[begin Page extract]

I have the same problem with Kafka 0.10.1.0, but MirrorMaker is not replicating 
anything, without any error message.
I’ve been scratching my head for a demi-dozen of hours now, and I can’t think 
of what’s going on with my setup, my hundreds of topics keep unmirrored to my 
destination brokers... so maybe it’s related.



-Message d'origine-
De : Richard Shaw [mailto:rich...@aggress.net]
Envoyé : jeudi 22 juin 2017 15:06
À : users@kafka.apache.org
Objet : Re: Kafka MirrorMaker - not replicating messages after being brought up

Karan, have you got auto.offset.reset in your consumer.properties?

https://kafka.apache.org/documentation/#newconsumerconfigs

On Thu, Jun 22, 2017 at 2:00 AM, karan alang  wrote:

> Hi All,
>
> I've 2 Kafka clusters (Kafka 10) & I'm trying to test the MirrorMaker
> functionality.
>
> Here is what i did :
>
> 1) I have identical topics Topic1 on 2 Kafka clusters - Cluster1 &
> Cluster2
> 2) On Cluster1, I publish 100 messages on Topic1
>
> 3) I've 2 consumers reading messages from the 2 topics on Cluster1 &
> Cluster2
>
> 4) I start MirrorMaker AFTER THE MESSAGES HAVE BEEN PUBLISHED ON
> Cluster1
>
> $KAFKA10_HOME1/bin/kafka-run-class.sh kafka.tools.MirrorMaker
> --consumer.config $KAFKA10_HOME1/config/mmConsumer.config
> --num.streams 3 --producer.config
> $KAFKA10_HOME1/config/mmProducer.config
> --whitelist="mmtopic1" --abort.on.send.failure true
>
>
> I expected that Once the MirrorMaker was started, the 100 messages
> published on Cluster1, would be published on Cluster2
>
> However that is not happening...
>
> What needs to be done to enable this ?

[end Page extract]
[begin Supplied entries]

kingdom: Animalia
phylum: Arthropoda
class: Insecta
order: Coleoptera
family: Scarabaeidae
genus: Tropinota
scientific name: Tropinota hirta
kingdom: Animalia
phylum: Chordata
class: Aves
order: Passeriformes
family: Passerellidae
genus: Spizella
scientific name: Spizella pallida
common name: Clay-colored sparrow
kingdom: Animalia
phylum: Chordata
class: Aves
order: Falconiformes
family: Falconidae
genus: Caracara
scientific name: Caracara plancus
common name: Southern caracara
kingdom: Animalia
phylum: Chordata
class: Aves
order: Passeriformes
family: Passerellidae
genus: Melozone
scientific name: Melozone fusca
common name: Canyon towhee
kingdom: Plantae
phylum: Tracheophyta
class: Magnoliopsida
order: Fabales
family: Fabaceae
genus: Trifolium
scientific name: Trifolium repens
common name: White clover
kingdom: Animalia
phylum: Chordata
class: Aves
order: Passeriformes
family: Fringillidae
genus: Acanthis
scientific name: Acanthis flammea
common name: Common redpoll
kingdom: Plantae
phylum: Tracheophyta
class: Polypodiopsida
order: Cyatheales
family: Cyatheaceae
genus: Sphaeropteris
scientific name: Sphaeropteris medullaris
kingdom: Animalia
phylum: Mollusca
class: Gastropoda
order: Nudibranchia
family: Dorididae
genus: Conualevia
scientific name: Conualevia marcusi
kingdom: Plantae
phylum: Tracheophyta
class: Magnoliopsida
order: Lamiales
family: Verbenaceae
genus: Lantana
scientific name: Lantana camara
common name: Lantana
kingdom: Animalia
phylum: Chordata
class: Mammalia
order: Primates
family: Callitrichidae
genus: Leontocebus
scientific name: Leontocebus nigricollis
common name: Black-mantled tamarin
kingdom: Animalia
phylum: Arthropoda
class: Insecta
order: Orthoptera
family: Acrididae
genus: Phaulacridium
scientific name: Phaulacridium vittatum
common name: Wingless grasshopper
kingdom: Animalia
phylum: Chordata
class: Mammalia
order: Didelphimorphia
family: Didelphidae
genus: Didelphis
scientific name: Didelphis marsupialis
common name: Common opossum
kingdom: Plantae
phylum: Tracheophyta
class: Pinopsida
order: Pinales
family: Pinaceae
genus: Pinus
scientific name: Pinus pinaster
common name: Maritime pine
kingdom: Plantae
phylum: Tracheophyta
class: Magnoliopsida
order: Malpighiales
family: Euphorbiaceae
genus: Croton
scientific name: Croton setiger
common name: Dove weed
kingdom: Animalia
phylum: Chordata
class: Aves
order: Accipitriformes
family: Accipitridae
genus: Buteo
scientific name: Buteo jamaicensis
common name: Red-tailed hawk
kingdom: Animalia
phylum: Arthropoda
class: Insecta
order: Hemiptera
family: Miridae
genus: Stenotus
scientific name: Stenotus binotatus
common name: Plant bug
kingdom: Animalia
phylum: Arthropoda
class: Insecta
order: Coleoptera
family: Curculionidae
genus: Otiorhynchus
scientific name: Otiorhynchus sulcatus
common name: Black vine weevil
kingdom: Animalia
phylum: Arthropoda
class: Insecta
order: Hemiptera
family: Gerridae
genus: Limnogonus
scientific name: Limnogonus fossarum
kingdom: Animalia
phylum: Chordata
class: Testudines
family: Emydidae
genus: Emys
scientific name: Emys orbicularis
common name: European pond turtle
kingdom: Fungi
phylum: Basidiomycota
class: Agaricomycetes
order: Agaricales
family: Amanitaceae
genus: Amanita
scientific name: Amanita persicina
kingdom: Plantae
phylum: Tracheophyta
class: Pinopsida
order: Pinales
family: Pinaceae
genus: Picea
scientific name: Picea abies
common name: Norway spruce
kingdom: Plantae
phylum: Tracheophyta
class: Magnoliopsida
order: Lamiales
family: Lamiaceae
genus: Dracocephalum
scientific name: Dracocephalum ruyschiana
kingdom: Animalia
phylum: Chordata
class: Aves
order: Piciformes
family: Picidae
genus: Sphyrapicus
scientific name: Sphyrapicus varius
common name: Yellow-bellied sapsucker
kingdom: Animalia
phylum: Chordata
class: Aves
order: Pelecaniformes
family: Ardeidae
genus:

[end Supplied entries]

Problem set:
**a.** In the Kafka MirrorMaker thread, which Kafka version does the first writer say shows the same problem?
**b.** Quote the stretch of the Kafka MirrorMaker thread from "I’ve been scratching" through "in your consumer.properties?".

Expected answers:
**a.** Kafka 0.10.1.0

**b.**
I’ve been scratching my head for a demi-dozen of hours now, and I can’t think 
of what’s going on with my setup, my hundreds of topics keep unmirrored to my 
destination brokers... so maybe it’s related.



-Message d'origine-
De : Richard Shaw [mailto:rich...@aggress.net]
Envoyé : jeudi 22 juin 2017 15:06
À : users@kafka.apache.org
Objet : Re: Kafka MirrorMaker - not replicating messages after being brought up

Karan, have you got auto.offset.reset in your consumer.properties?